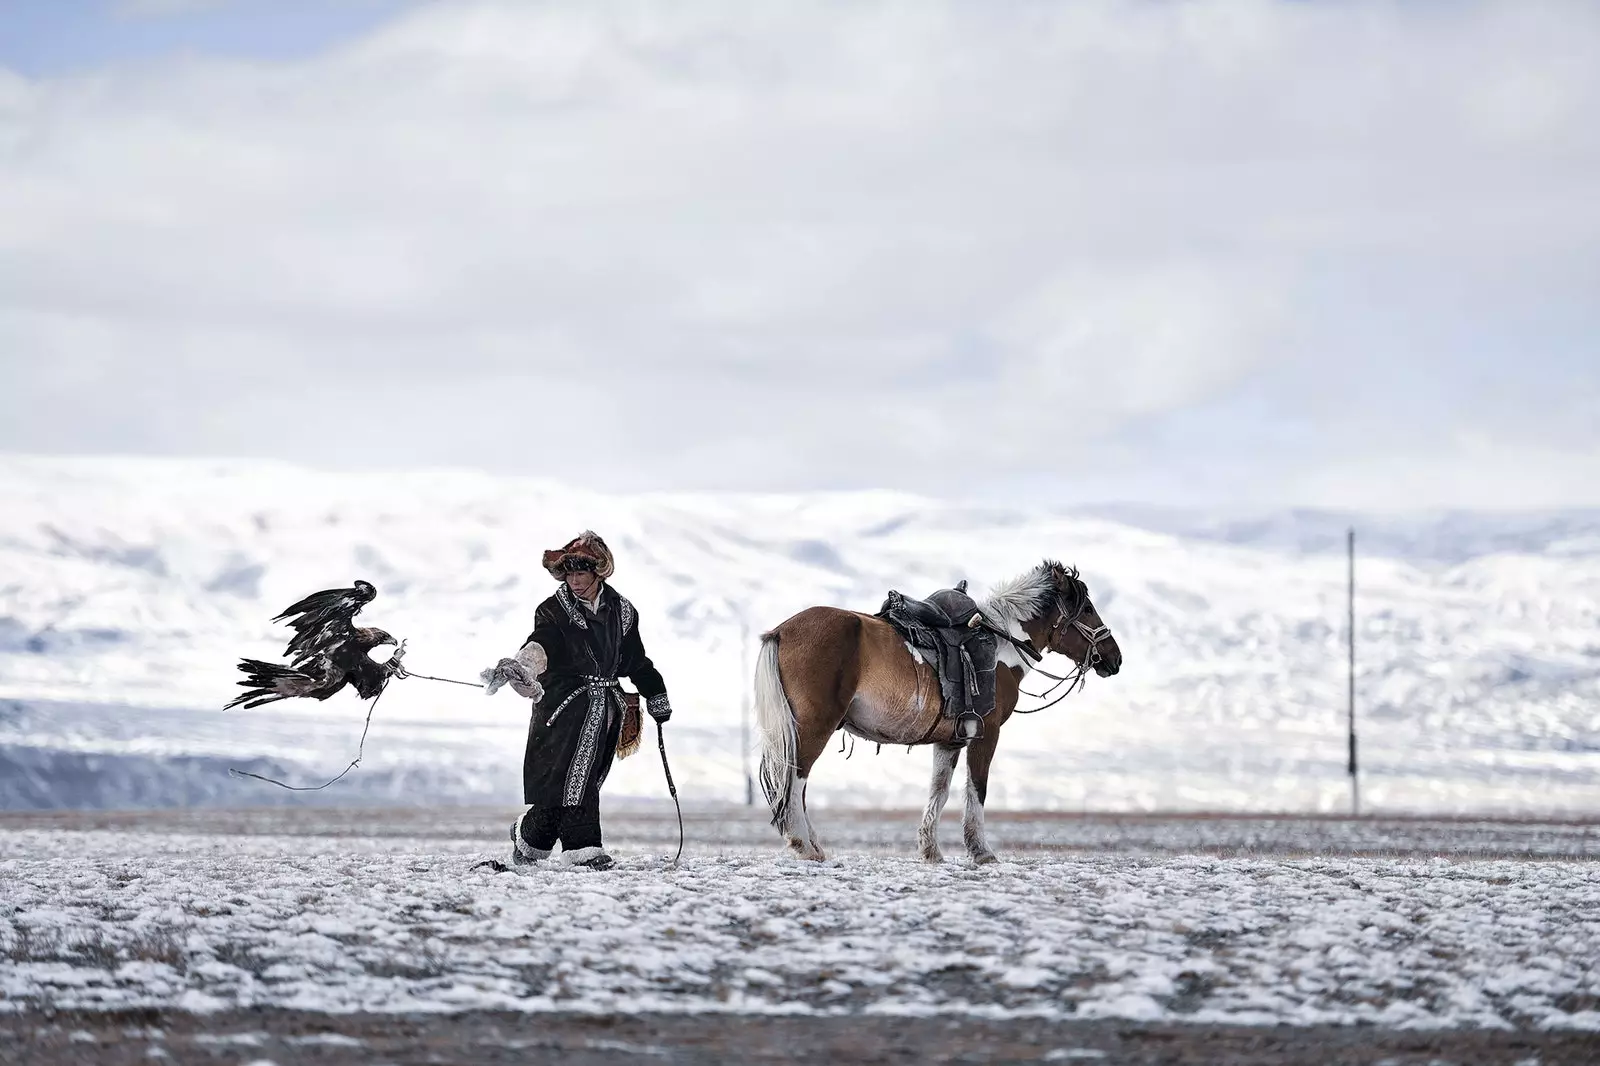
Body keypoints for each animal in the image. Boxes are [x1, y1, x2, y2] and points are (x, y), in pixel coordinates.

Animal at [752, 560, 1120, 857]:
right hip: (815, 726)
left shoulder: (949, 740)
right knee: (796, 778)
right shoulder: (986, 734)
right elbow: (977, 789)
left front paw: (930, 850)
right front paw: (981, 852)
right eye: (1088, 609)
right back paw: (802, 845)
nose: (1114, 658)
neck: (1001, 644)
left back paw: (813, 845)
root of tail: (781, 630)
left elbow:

------------

▶ **Exercise description**
Skip the images and write out the rest of the listing exactly.

▶ **Your response**
Body keypoints for each animal in the image. Boxes are [x1, y1, x2, y2] and points are (x, y), in pixel coordinates.

Animal at [752, 560, 1120, 857]:
right hip: (815, 726)
left shoulder: (949, 740)
right knee: (796, 778)
right shoulder: (986, 734)
right elbow: (977, 789)
left front paw: (930, 850)
right front paw: (981, 852)
right eye: (1088, 609)
right back paw: (802, 845)
nose: (1114, 658)
neck: (1001, 644)
left back paw: (813, 845)
root of tail: (781, 630)
left elbow:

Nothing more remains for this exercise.